Wang's piece is well worth the read-- she describes the practice of "sweeps," arrangement by which a non-profit school turns over as much as 95 or 100 percent of its revenue to a for-profit management company.

While relationships between charter schools and management companies have started to come under scrutiny, sweeps contracts have received little attention. Schools have agreed to such setups with both nonprofit and for-profit management companies, but it's not clear how often. Nobody appears to be keeping track.

There are so many things wrong with this sort of thing, not the least of which is the complete absence of accountability. 


Take the case of Brooklyn Excelsior Charter School, another National Heritage Academies school. In 2012, state auditors tried to track the $10 million in public funding given to the school, only to conclude they were " unable to determine ... the extent to which the $10 million of annual public funding provided to the school was actually used to benefit its students." From what auditors could tell, the school was paying above-market rent for its building, which in turn is owned by a subsidiary of National Heritage Academies. They also had concerns about equipment charges.

This is not news. It's only been a few months since Wang wrote about Baker Mitchell, a North Carolina charter operator who sets up these sorts of management contracts with himself.  

But in all these cases, the private company enjoys a shield from prying eyes.

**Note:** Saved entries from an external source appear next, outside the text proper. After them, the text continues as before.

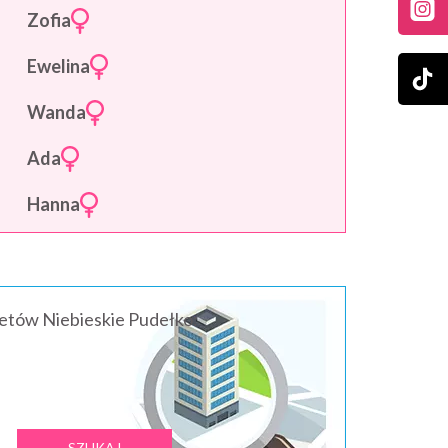
Zofia
Ewelina
Wanda
Ada
Hanna
ietów Niebieskie Pudełko: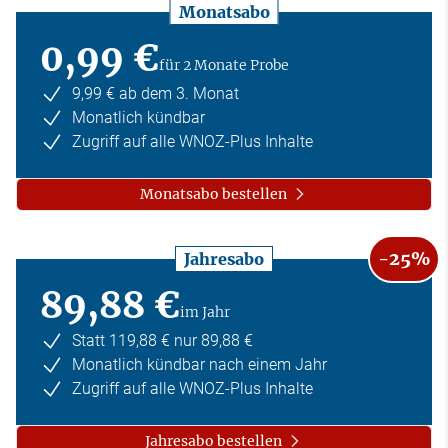
Monatsabo
0,99 €
für 2 Monate Probe
9,99 € ab dem 3. Monat
Monatlich kündbar
Zugriff auf alle WNOZ-Plus Inhalte
Monatsabo bestellen
-25%
Jahresabo
89,88 €
im Jahr
Statt 119,88 € nur 89,88 €
Monatlich kündbar nach einem Jahr
Zugriff auf alle WNOZ-Plus Inhalte
Jahresabo bestellen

Once public funds enter this black hole, they could be doing anything from footing the bills for some other enterprise entirely to financing a second house in the Hamptons for the CEO. As Casandra Ulbrich, VP of the Michigan State Board of Education told Wang, "I can't FOIA [Freedom of Information Act] National Heritage Academies."

The practice of using non-profit charters as pass-throughs is too common to be surprising any more. It's a new sort of money laundering, in which any sniff of public interest is stripped from the money, and they become untraceable nuggets of wealth.

One thing is absolutely certain-- every dollar that is spent on actually educating students is a dollar that the management company doesn't get to put in its own pocket. Students are a Good Thing to these charters because students generate revenue, but they are also a problem because educating students drains revenue.

Bottom line-- even if you weren't bothered by the total lack of transparency and accountability, there's still another issue. In a profitable charter arrangement (whatever it's called) the interests of the students are in direct opposition to the interests of the operators. That makes this scam a bad deal for taxpayers, students, the community and everybody else who isn't making a buck from faux non-profit charterdom.